Distributed acoustic sensing using "blinky" sound-to-light conversion devices

"Seeing sound through light" is the overarching goal of our new acoustic information processing research project. Concretely, we developed the "blinky", a small, battery-powered, sound-to-light conversion device equipped with a microphone and an LED. This device can be distributed in large numbers over a vast area. Unlike conventional microphone arrays, no cables or radio network is required. Instead, the acquisition of the sound power from all devices is carried out with a video camera. We are currently investigating the use of this system for sound source localization, beamforming, and sound scene analysis. As an example, we successfully used a 101 blinkies to locate a moving sound source in a 34 x 29 m^2 gymnastic hall with reverberation time (RT60) of over 1.5 s (pictured below).

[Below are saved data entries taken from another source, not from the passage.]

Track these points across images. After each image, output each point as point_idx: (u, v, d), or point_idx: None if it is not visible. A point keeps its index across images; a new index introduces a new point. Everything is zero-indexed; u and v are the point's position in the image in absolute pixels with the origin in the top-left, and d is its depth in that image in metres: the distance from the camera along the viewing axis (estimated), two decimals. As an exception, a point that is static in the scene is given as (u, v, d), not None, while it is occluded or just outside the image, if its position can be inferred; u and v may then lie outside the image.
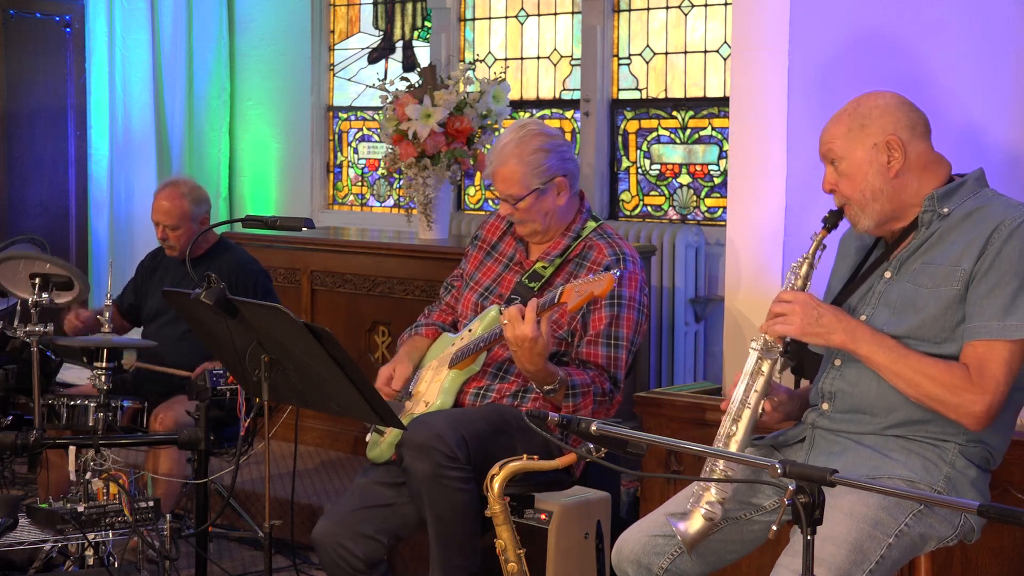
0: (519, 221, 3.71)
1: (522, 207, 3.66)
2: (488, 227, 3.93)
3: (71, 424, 4.42)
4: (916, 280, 2.82)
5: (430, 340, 3.83)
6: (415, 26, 7.25)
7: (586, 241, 3.69)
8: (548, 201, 3.67)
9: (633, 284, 3.62)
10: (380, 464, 3.66)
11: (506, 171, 3.66)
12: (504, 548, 3.14)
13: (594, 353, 3.58)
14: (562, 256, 3.69)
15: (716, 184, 6.03)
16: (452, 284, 3.95)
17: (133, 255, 7.04)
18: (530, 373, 3.41)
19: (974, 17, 3.44)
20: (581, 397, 3.49)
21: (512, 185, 3.65)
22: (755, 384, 2.84)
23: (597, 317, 3.59)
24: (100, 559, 3.83)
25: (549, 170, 3.66)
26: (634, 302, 3.62)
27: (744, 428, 2.82)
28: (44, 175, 7.51)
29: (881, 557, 2.69)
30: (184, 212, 4.91)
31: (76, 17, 7.49)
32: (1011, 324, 2.71)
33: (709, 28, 6.06)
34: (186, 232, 4.91)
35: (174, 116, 7.50)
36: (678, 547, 2.90)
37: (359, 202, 7.53)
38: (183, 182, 5.06)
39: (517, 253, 3.80)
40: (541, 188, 3.65)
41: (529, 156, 3.65)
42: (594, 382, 3.52)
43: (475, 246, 3.92)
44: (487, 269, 3.84)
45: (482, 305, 3.74)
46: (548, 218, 3.69)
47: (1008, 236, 2.73)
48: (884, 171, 2.84)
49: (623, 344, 3.58)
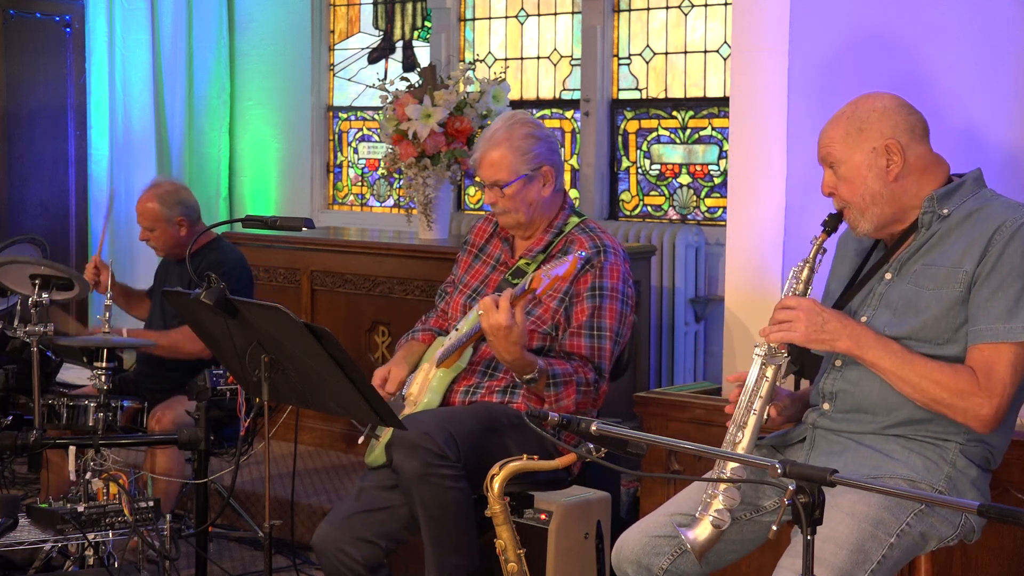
0: (503, 211, 3.72)
1: (509, 193, 3.67)
2: (476, 231, 3.96)
3: (71, 424, 4.42)
4: (917, 281, 2.82)
5: (426, 345, 3.86)
6: (415, 26, 7.25)
7: (568, 236, 3.72)
8: (534, 190, 3.69)
9: (615, 275, 3.64)
10: (377, 468, 3.67)
11: (496, 155, 3.68)
12: (504, 548, 3.14)
13: (577, 344, 3.60)
14: (544, 252, 3.71)
15: (716, 184, 6.03)
16: (446, 290, 3.97)
17: (133, 255, 7.05)
18: (508, 362, 3.44)
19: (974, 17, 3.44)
20: (563, 387, 3.50)
21: (500, 170, 3.67)
22: (760, 390, 2.84)
23: (579, 309, 3.61)
24: (100, 559, 3.83)
25: (537, 158, 3.69)
26: (616, 292, 3.63)
27: (750, 435, 2.82)
28: (44, 175, 7.50)
29: (883, 557, 2.69)
30: (156, 214, 4.90)
31: (76, 17, 7.49)
32: (1016, 326, 2.70)
33: (709, 28, 6.06)
34: (162, 233, 4.91)
35: (174, 116, 7.50)
36: (678, 548, 2.90)
37: (359, 202, 7.53)
38: (162, 184, 5.04)
39: (503, 254, 3.82)
40: (529, 174, 3.67)
41: (519, 142, 3.68)
42: (576, 372, 3.54)
43: (464, 250, 3.96)
44: (475, 271, 3.87)
45: (470, 306, 3.77)
46: (532, 209, 3.70)
47: (1010, 238, 2.73)
48: (883, 175, 2.84)
49: (606, 334, 3.60)
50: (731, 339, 3.89)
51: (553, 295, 3.61)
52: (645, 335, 5.66)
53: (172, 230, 4.91)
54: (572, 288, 3.62)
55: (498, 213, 3.75)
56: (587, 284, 3.62)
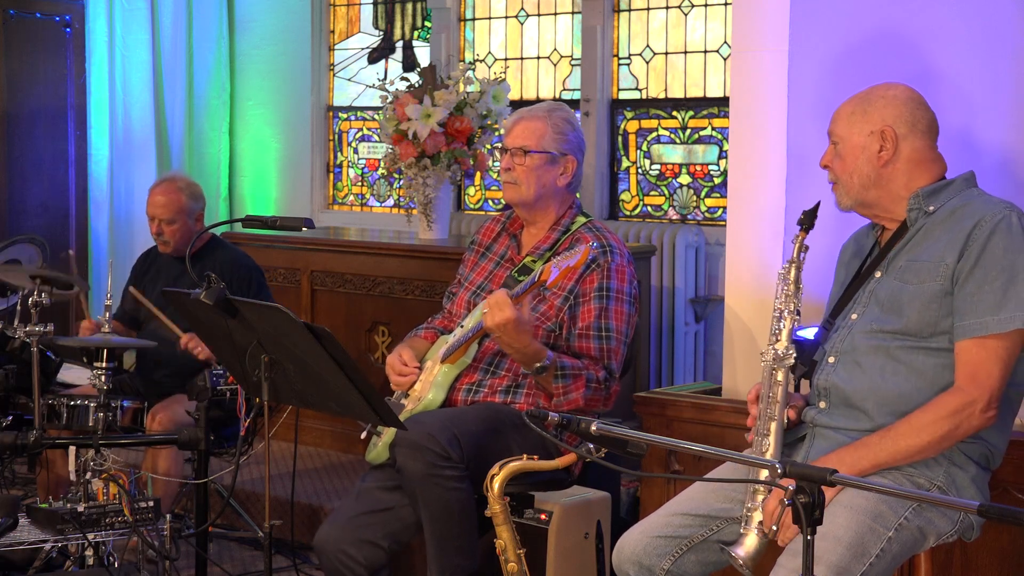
0: (514, 180, 3.72)
1: (530, 163, 3.69)
2: (484, 231, 3.97)
3: (71, 424, 4.42)
4: (902, 277, 2.87)
5: (429, 343, 3.85)
6: (415, 26, 7.25)
7: (575, 235, 3.73)
8: (552, 173, 3.71)
9: (622, 276, 3.65)
10: (379, 468, 3.67)
11: (532, 124, 3.72)
12: (504, 548, 3.14)
13: (587, 346, 3.60)
14: (551, 250, 3.71)
15: (716, 184, 6.03)
16: (452, 292, 3.96)
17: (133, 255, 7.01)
18: (517, 352, 3.46)
19: (974, 17, 3.44)
20: (572, 379, 3.51)
21: (530, 137, 3.70)
22: (775, 395, 2.85)
23: (586, 310, 3.61)
24: (100, 559, 3.83)
25: (568, 143, 3.73)
26: (623, 295, 3.64)
27: (775, 441, 2.85)
28: (44, 175, 7.50)
29: (881, 551, 2.70)
30: (181, 206, 4.91)
31: (76, 17, 7.48)
32: (1004, 317, 2.75)
33: (709, 28, 6.06)
34: (181, 227, 4.91)
35: (174, 116, 7.50)
36: (680, 548, 2.91)
37: (359, 202, 7.53)
38: (180, 177, 5.08)
39: (509, 250, 3.83)
40: (555, 155, 3.70)
41: (558, 123, 3.73)
42: (587, 368, 3.55)
43: (471, 250, 3.96)
44: (481, 269, 3.87)
45: (474, 303, 3.77)
46: (543, 191, 3.71)
47: (990, 232, 2.77)
48: (874, 159, 2.91)
49: (614, 336, 3.61)
50: (731, 339, 3.89)
51: (558, 292, 3.61)
52: (645, 335, 5.66)
53: (191, 224, 4.92)
54: (577, 288, 3.63)
55: (507, 182, 3.74)
56: (593, 284, 3.62)
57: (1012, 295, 2.75)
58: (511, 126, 3.78)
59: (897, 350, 2.84)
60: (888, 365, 2.84)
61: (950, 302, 2.79)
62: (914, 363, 2.83)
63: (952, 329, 2.79)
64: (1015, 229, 2.78)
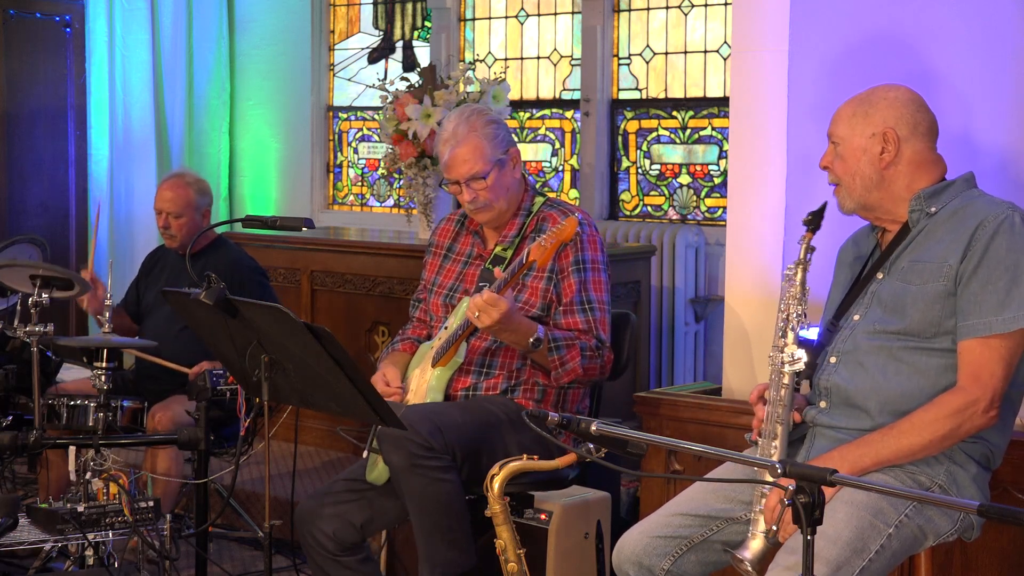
0: (484, 204, 3.68)
1: (490, 183, 3.65)
2: (439, 232, 3.93)
3: (71, 424, 4.42)
4: (905, 278, 2.87)
5: (408, 354, 3.84)
6: (415, 26, 7.25)
7: (538, 215, 3.73)
8: (508, 175, 3.70)
9: (594, 246, 3.68)
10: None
11: (467, 149, 3.64)
12: (504, 548, 3.14)
13: (573, 321, 3.62)
14: (519, 234, 3.71)
15: (716, 184, 6.03)
16: (418, 299, 3.93)
17: (133, 255, 7.04)
18: (512, 340, 3.49)
19: (974, 17, 3.44)
20: (566, 350, 3.52)
21: (476, 162, 3.64)
22: (782, 398, 2.85)
23: (567, 285, 3.64)
24: (100, 559, 3.83)
25: (503, 140, 3.70)
26: (598, 264, 3.67)
27: (781, 444, 2.85)
28: (44, 175, 7.50)
29: (881, 547, 2.70)
30: (189, 201, 4.93)
31: (76, 17, 7.48)
32: (1008, 317, 2.75)
33: (709, 28, 6.06)
34: (189, 222, 4.92)
35: (174, 116, 7.50)
36: (680, 548, 2.90)
37: (359, 202, 7.53)
38: (188, 173, 5.12)
39: (475, 248, 3.81)
40: (502, 159, 3.68)
41: (484, 130, 3.67)
42: (578, 338, 3.57)
43: (430, 252, 3.92)
44: (447, 271, 3.84)
45: (451, 305, 3.75)
46: (509, 194, 3.71)
47: (993, 233, 2.77)
48: (875, 161, 2.91)
49: (597, 306, 3.63)
50: (731, 339, 3.89)
51: (540, 274, 3.62)
52: (645, 335, 5.66)
53: (198, 220, 4.94)
54: (556, 265, 3.63)
55: (477, 209, 3.69)
56: (570, 259, 3.64)
57: (1016, 295, 2.75)
58: (448, 160, 3.67)
59: (900, 350, 2.84)
60: (891, 365, 2.84)
61: (953, 303, 2.79)
62: (917, 363, 2.83)
63: (955, 329, 2.80)
64: (1018, 229, 2.78)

Crystal-shaped Microphone Array

Diffuse noise arrived from various directions in surroundings is difficult to suppress in the conventional array signal processing techniques. We have studied noise suppression technique for that using a special configuration of microphones referred "crystal-shape", which has high symmetry. The possible symmetry configurations are derived from the group theory of mathematics.

Related Publications

  • Nobutaka Ito, Hikaru Shimizu, Nobutaka Ono, and Shigeki Sagayama, "Diffuse Noise Suppression Using Crystal-shaped Microphone Arrays," IEEE Trans. on Audio, Speech and Language Processing, vol. 19, no. 7, pp. 2101-2110, Sep. 2011
  • Nobutaka Ito, Emmanuel Vincent, Nobutaka Ono, Remi Gribonval, and Shigeki Sagayama, "Crystal-MUSIC: Accurate Localization of Multiple Sources in Diffuse Noise Environments Using Crystal-Shaped Microphone Arrays," Proc. LVA/ICA, pp. 81-88, Sept. 2010.
  • Nobutaka Ono, Nobutaka Ito and Shigeki Sagayama, "Five Classes of Crystal Arrays for Blind Decorrelation of Diffuse Noise," Proc. SAM, pp. 151-154, Jul. 2008.